What I didn't know was that apparently a similar thing happened to the Red Sea.  It shouldn't have been a surprise, really; the Red Sea is like the Mediterranean in having only a single narrow connection to the world's oceans (the Straits of Bab-el-Mandeb), if you don't count the Suez Canal.  It's also a tectonically-active region, with the Red Sea Rift underlying the entire thing lengthwise, terminating at its south end in the geologically complex Afar Triple Junction.

[Image licensed under the Creative Commons Eric Gaba (Sting - fr:Sting), Red Sea topographic map-en, CC BY-SA 4.0]

Well, the research found geological evidence of a similar scenario to the Zanclean Flood; a tectonic shift closing off the strait, followed by evaporation of nearly all of the water, followed by a second shift reopening the strait and refilling the sea.  "Our findings show that the Red Sea basin records one of the most extreme environmental events on Earth, when it dried out completely and was then suddenly reflooded," said study lead author Tihana Pensa.  "The flood transformed the basin, restored marine conditions, and established the Red Sea's lasting connection to the Indian Ocean."

I'm guessing y'all can see where this is going.

The fundamentalists are twisting themselves into knots saying, "See?  We told you.  Moses parting the Red Sea, Pharaoh's army, the waters rushing back!  Ha!  Q.E.D."

Well, needless to say -- or, more accurately, I wish it was needless to say -- there are a few holes in this claim.

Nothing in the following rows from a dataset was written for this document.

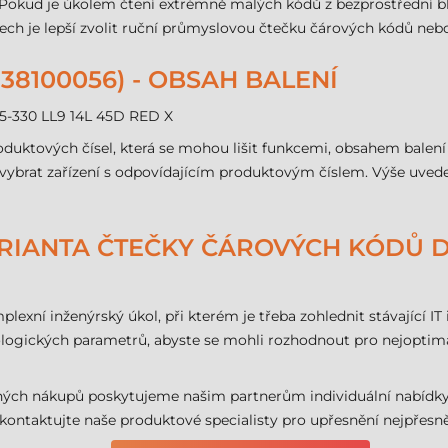
Pokud je úkolem čtení extrémně malých kódů z bezprostřední bl
h je lepší zvolit ruční průmyslovou čtečku čárových kódů nebo
38100056) - OBSAH BALENÍ
05-330 LL9 14L 45D RED X
oduktových čísel, která se mohou lišit funkcemi, obsahem balení
 vybrat zařízení s odpovídajícím produktovým číslem. Výše uveden
 VARIANTA ČTEČKY ČÁROVÝCH KÓDŮ 
plexní inženýrský úkol, při kterém je třeba zohlednit stávající IT 
gických parametrů, abyste se mohli rozhodnout pro nejoptimáln
ných nákupů poskytujeme našim partnerům individuální nabídk
ntaktujte naše produktové specialisty pro upřesnění nejpřesnějš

First, the study at KAUST explicitly says that the transformation from salty desert back to a water-filled Red Sea was far slower than the Zanclean Flood, and is estimated to have taken a hundred thousand years.  So Pharaoh's army must have been really slow on the uptake.  If they couldn't get out of the way of a flood creeping along at that rate, they deserved everything they got.

Second, the biblical apologists also conveniently leave out that the study found the Red Sea flood happened 6.2 million years ago -- so almost a million years before the much bigger Zanclean Flood.  At this point, there were no modern humans around, and wouldn't be for about another five million years.  Our likely ancestor who would have been alive back then was Orrorin tugenensis, who has been reconstructed to look something like this:


I don't know about you, but when I picture the characters from the Old Testament, this isn't the image that comes to mind.  Although I have to say, it would have made the movie The Ten Commandments a lot more entertaining:
Moses:  Fear not!  The Lord of Hosts will do battle for us!

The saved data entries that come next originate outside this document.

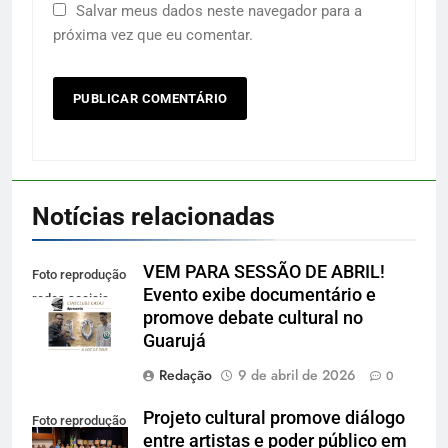
Salvar meus dados neste navegador para a
próxima vez que eu comentar.
Notícias relacionadas
VEM PARA SESSÃO DE ABRIL!
Foto reprodução
Evento exibe documentário e
redes sociais
promove debate cultural no
Guarujá
Redação
9 de abril de 2026
0
Projeto cultural promove diálogo
Foto reprodução
entre artistas e poder público em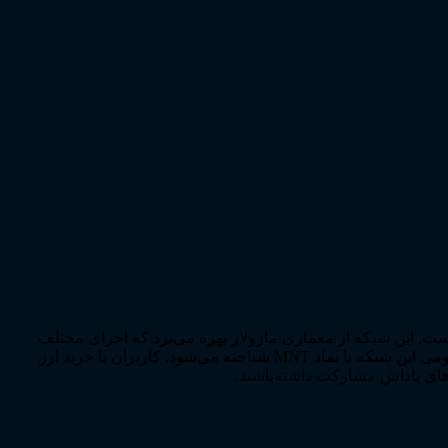
احی شده‌است. این شبکه از معماری ماژولار بهره می‌برد که اجزای مختلف
مانند اجرای تراکنش‌ها، ثبت نهایی و ذخیره‌سازی داده‌ها را از یکدیگر جدا می‌کند تا انعطاف‌پذیری و قابلیت ارتقاء بیشتری فراهم شود. توکن بومی این شبکه با نماد MNT شناخته می‌شود. کاربران با خرید ارز
های پاداش مشارکت داشته‌باشند.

Israelites:  *excited hooting, one of them throws a femur into the air*
However, the people who can already twist their logical faculties around enough to believe that the Bible is the literal truth will also happily conclude that (1) the KAUST team got the chronology wrong by a factor of 1,000, and (2) the Red Sea could have filled a lot faster than that, because God.

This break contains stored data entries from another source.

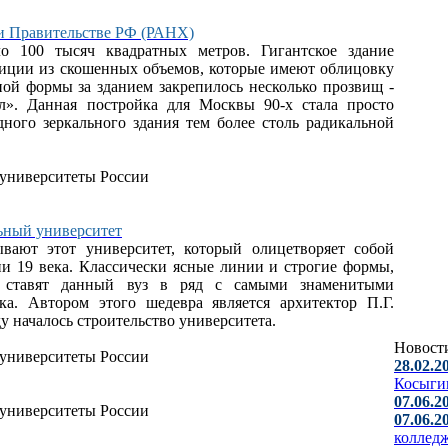
ри Правительстве РФ (РАНХ)
о 100 тысяч квадратных метров. Гигантское здание
зиции из скошенных объемов, которые имеют облицовку
чной формы за зданием закрепилось несколько прозвищ -
л». Данная постройка для Москвы 90-х стала просто
ного зеркального здания тем более столь радикальной
ьный университет
вают этот университет, который олицетворяет собой
и 19 века. Классически ясные линии и строгие формы,
я, ставят данный вуз в ряд с самыми знаменитыми
а. Автором этого шедевра является архитектор П.Г.
у началось строительство университета.
Новост
28.02.2
Косыги
07.06.2
07.06.2
коллед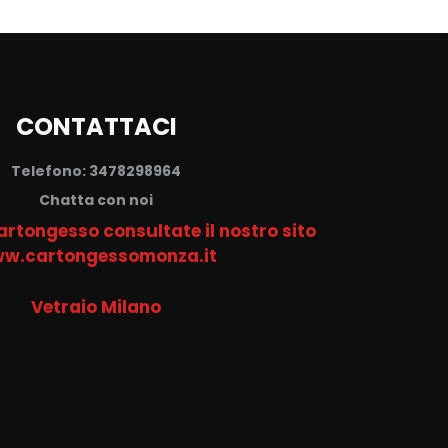
CONTATTACI
Telefono: 3478298964
Chatta con noi
cartongesso consultate il nostro sito
w.cartongessomonza.it
Vetraio Milano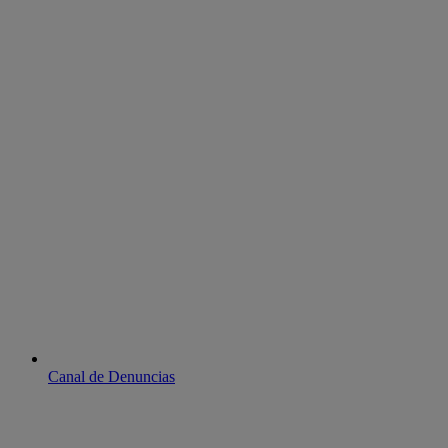
Canal de Denuncias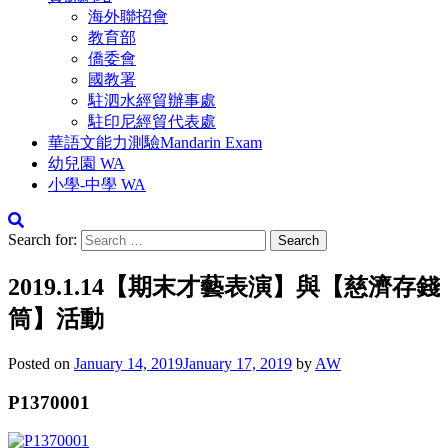
海外聯招會
教育部
僑委會
國教署
駐泗水經貿辦事處
駐印尼經貿代表處
華語文能力測驗Mandarin Exam
幼兒園 WA
小學-中學 WA
Search for:
2019.1.14【期末才藝表演】與【慈濟存錢
筒】活動
Posted on
January 14, 2019
January 17, 2019
by
AW
P1370001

Oh, and (3) why are there still monkeys?

You can not win with these people.  Funny the confidence you can get from assuming your conclusion.

Anyhow.  My general opinion is if you want to believe the Bible is the infallible Word of God, knock yourself out.  As long as you don't try to get it taught as science in public schools, you can believe the universe was created by a Giant Green Bunny from the Andromeda Galaxy, as far as I care.  But a word of advice -- when you start cherry-picking convenient bits of science to support Fundamentalist Bunnyology, and avoiding the much more numerous bits that contradict it, I reserve the right to make fun of you.

Not that I expect it to have any effect.  The creationists, I've found, are as impervious as Noah's lava-proof Ark.